A manifesto for education in the age of cognitive capitalism must address the question of new laboring subjectivities and their cultivation, socialization and education (Peters et al, 2009). In this case we can take our as our starting point the “creative energy of labor”. As Negri (2008: 20) argues:

In the Fordist era, temporality was measured according to the law of labor value: Consequently it concerned an abstract, quantitative, analytic temporality, which, because it was opposed to living labor time, arrived at the composition of the productive value of capital. As it is described by Marx, capitalist production represents the synthesis of the living creativity of labor and of the exploitive structures organized by fixed capital and its temporal laws of productivity. In the era of post-Fordism, on the contrary, temporality is no longer – nor totally – enclosed within the structures of constant capital: as we have seen, intellectual, immaterial, and affective production (which characterizes post-Fordist labor) reveals a surplus.

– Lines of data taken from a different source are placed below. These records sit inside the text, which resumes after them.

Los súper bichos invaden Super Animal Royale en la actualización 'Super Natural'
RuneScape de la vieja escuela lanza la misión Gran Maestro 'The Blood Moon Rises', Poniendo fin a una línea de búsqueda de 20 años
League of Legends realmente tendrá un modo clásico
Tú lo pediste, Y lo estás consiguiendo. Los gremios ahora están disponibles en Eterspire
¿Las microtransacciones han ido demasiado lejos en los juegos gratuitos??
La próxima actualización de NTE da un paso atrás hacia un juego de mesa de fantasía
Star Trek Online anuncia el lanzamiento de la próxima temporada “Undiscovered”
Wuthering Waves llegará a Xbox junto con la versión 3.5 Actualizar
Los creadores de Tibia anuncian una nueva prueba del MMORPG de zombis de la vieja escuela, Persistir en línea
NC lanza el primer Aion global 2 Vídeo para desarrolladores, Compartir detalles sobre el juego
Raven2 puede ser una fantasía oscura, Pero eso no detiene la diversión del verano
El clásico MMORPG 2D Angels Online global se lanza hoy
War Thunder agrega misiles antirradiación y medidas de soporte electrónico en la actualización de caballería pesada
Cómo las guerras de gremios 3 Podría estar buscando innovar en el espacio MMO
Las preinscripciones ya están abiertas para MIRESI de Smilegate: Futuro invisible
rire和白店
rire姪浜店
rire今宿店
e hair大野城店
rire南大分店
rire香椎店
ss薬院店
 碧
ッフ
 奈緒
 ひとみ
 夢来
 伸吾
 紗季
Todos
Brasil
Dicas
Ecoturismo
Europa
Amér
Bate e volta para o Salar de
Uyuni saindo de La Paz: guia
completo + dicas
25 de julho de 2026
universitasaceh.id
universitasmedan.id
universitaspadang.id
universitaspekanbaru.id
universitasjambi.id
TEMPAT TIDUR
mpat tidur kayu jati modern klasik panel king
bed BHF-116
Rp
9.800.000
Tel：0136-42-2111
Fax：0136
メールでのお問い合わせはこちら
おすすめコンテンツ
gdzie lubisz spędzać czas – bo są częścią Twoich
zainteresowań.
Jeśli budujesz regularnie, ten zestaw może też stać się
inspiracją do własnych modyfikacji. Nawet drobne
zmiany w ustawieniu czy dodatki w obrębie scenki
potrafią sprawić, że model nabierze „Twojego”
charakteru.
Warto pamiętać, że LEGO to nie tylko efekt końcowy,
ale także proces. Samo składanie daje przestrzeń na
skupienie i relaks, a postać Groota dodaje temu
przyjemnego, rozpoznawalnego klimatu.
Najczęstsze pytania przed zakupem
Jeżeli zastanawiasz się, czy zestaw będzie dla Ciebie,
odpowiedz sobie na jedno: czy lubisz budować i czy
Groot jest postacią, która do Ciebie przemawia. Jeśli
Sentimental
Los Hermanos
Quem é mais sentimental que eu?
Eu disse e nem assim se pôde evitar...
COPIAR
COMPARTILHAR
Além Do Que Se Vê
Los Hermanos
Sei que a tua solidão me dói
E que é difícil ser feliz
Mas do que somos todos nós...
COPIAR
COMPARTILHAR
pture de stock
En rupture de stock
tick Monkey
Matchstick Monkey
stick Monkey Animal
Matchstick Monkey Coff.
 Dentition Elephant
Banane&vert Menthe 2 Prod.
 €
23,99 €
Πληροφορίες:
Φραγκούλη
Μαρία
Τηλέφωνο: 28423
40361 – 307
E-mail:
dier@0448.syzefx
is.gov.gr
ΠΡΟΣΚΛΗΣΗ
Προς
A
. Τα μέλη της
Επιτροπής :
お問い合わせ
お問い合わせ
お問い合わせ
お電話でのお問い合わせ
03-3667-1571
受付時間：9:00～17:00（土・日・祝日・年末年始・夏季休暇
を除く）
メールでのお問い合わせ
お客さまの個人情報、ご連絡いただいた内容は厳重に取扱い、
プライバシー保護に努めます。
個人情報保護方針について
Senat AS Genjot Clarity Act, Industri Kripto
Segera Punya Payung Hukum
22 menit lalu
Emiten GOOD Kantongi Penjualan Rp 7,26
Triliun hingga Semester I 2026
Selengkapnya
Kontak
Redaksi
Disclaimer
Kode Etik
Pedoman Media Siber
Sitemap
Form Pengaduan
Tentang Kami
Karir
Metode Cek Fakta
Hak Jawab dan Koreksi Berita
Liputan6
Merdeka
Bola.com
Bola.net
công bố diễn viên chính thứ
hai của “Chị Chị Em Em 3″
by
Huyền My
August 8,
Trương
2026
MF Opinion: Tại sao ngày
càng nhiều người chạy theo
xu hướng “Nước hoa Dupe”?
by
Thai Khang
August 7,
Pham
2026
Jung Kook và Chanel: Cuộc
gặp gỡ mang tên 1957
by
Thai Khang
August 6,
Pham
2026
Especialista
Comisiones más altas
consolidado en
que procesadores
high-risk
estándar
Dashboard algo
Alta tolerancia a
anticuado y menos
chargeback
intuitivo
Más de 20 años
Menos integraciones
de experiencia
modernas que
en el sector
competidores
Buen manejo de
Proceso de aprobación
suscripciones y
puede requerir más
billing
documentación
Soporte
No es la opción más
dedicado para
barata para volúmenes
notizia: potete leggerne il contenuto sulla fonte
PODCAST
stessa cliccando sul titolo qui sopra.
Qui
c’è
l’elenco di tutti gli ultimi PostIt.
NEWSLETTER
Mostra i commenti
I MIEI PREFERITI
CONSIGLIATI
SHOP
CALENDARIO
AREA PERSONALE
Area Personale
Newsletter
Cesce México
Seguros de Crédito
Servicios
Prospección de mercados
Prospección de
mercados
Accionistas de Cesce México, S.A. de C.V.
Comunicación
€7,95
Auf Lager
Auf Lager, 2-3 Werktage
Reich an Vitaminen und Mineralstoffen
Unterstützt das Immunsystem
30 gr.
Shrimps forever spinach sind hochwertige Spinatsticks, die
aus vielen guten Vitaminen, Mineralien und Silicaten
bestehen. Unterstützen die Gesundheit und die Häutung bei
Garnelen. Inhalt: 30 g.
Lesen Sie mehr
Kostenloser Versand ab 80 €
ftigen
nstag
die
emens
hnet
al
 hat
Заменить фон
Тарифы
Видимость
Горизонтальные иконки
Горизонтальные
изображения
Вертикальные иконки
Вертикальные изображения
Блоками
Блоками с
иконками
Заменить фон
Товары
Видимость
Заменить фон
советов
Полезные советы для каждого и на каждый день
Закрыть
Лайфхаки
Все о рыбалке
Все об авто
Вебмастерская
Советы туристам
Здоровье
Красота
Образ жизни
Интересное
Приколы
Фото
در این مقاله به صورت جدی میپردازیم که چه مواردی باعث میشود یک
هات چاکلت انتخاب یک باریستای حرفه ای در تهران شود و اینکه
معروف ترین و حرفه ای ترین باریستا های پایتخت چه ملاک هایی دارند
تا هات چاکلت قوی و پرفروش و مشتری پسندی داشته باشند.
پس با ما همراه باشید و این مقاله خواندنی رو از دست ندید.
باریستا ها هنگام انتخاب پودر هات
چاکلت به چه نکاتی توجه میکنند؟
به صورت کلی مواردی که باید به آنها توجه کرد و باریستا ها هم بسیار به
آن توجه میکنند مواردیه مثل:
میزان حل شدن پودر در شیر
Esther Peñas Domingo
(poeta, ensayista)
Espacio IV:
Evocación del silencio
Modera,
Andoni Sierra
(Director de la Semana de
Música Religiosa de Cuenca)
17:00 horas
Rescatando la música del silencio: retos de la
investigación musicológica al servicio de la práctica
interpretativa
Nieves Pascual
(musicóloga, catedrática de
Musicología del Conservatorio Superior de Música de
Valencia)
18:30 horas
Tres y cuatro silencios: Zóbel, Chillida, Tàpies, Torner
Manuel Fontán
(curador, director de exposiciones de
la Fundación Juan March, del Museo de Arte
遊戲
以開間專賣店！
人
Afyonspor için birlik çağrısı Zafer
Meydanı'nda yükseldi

An abstract temporality – that is to say, the temporal measure of labor – is incapable of understanding the creative energy of labor itself (my emphasis).

References

Negri, Antonio (2008) “The Labor of the Multitude and the Fabric of Biopolitics.” Trans. Sara Mayo, Peter Graefe and Mark Coté. Ed. Mark Coté. Mediations 23.2 (Spring 2008) 8-25. Retrieved from www.mediationsjournal.org/the-labor-of-the-multitude-andthe-fabric-of-biopolitics.

Peters, M.A., Marginson, S. and Murphy, P. (2009) Creativity and the Global Knowledge Economy. New York, Peter Lang.

Pink, D. (2005) A whole new mind: Why right-brainers will rule the future. New York, NY: Penguin.